All does not yet gleam in the glory but all is being purified."
-Martin Luther "Defense and Explanation of All the Articles," Second Article (1521).
This helped me to undersand that the process of sanctification is an on going process. As for entire sanctification, I have yet to fully understand it, guess I'm not there yet.
WiredSpirit
18th November 2005, 07:33 PM
Entire sanctification is a state of perfect love, righteousness and true holiness which every regenerate believer may obtain by being delivered from the power of sin, by loving God with all the heart, soul, mind and strength, and by loving one's neighbor as one's self. Through faith in Jesus Christ this gracious gift may be received in this life both gradually and instantaneously, and should be sought earnestly by every child of God...
...
We believe this experience does not deliver us from the infirmities, ignorance, and mistakes common to man, nor from the possibilities of further sin. The Christian must continue on guard against spiritual pride and seek to gain victory over every temptation to sin. He must respond wholly to the will of God so that sin will lose its power over him; and the world, the flesh, and the devil are put under his feet.
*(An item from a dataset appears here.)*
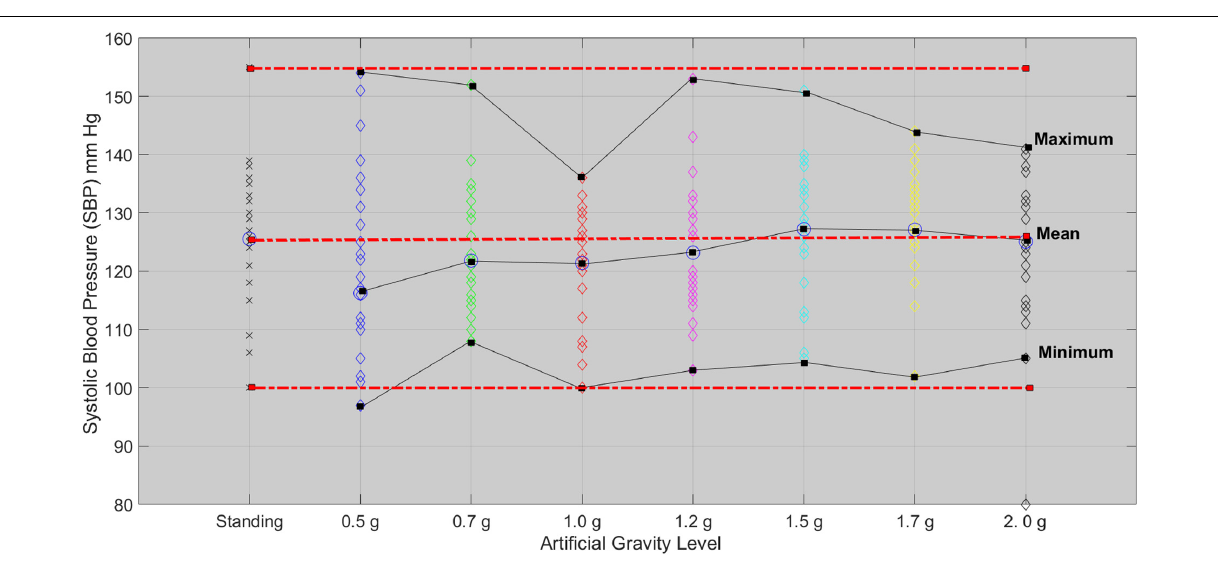
FIGURE 7 | Systolic blood pressure for each of the 24 participants in the standing position (red dotted line) and at each artificial gravity (AG) load (denoted with a diamond of a different color: blue, 0.5g; green, 0.7g; red, 1.0g; magenta, 1.2g; cyan, 1.5g; yellow, 1.7g; black,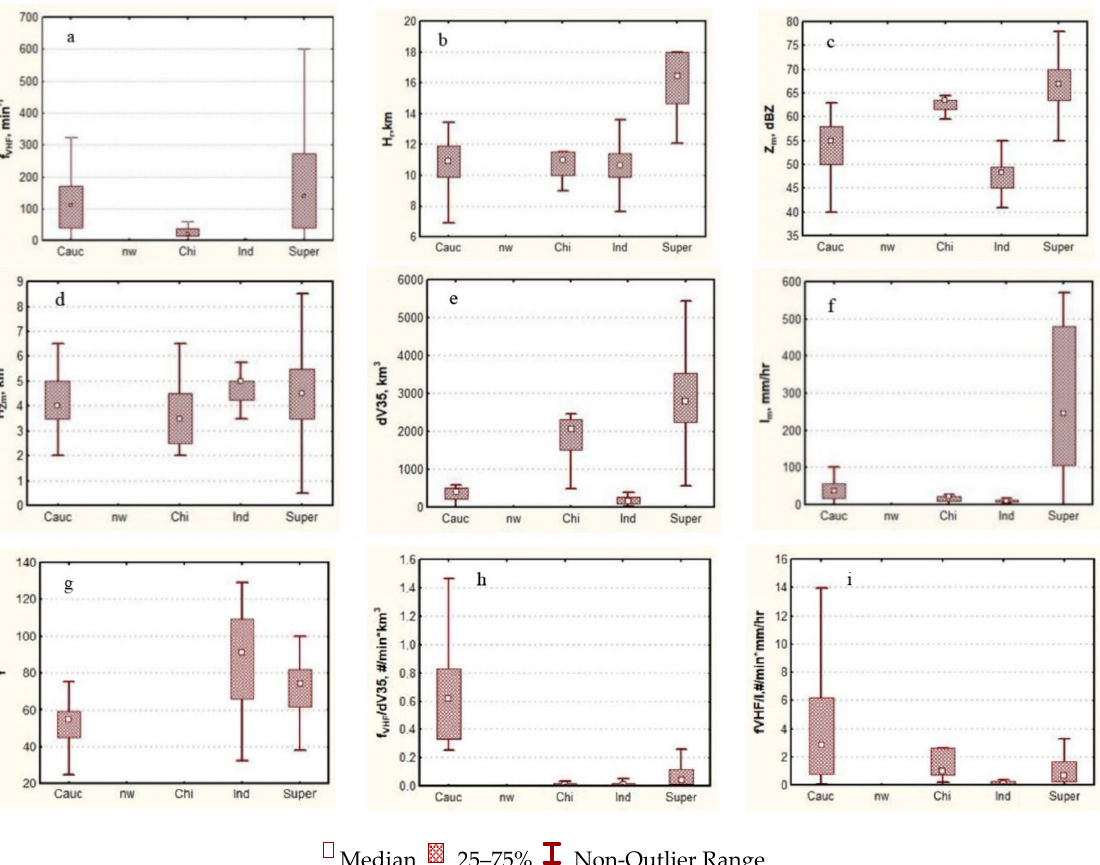
Figure 4. Box-and-whisker diagrams for storms observed when lightning was detected by VHF networks. Characteristics: ( a ) the frequency of lightning strikes f VHF (min − 1 ); ( b ) the cloud top height H r (km); ( c ) the maximum reflectivity Z m (dBZ); ( d ) the Z m height H Zm (km); ( e ) the volume dV35 (km 3 ) above the zero-degree isotherm with the reflectivity higher than the reflectivity threshold of 35 dBZ; ( f ) maximum precipitation intensity I m (mm/h); ( g ) thundercloud criteria Y; ( h ) relationship of lightning frequency to dV35 and I m (f LF /dV35(min − 1 /km 3 ; and ( i ) f LF /I m (min − 1 /mm/h)). The abscissa axis: north Caucasus (Cauc), northwestern Russia (nw); China (Chi); India (Ind); and supercell Cb observed in the north Caucasus (Super).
Thus he rules over these enemies with watchfulness through the power of the Holy Spirit.
Read More (http://archives.umc.org/interior.asp?ptid=1&mid=1656)
In other words, when United Methodists talk about sanctification, we're not talking about living "above sin" like the Church of God and other Charismatics teach.
You know how you can tell the difference between a brand new Christian who just got involved in the church and one who's been in church for awhile and seeks to live a Christian life all the time? When everyone they work with and talk to in the secular world just knows something is different about that person, and its positive. I believe that this is an example of the kind of sanctification we're talking about, when the Holy Spirit finds a home in that person and begins to work through them.
Onesimus85
19th November 2005, 02:33 AM
hmm... looks like WS has taken a peak into the Discipline... thanks
WiredSpirit
19th November 2005, 03:17 AM
hmm... looks like WS has taken a peak into the Discipline... thanks
Yeah, I tend to do that with theological/doctrinal questions like this.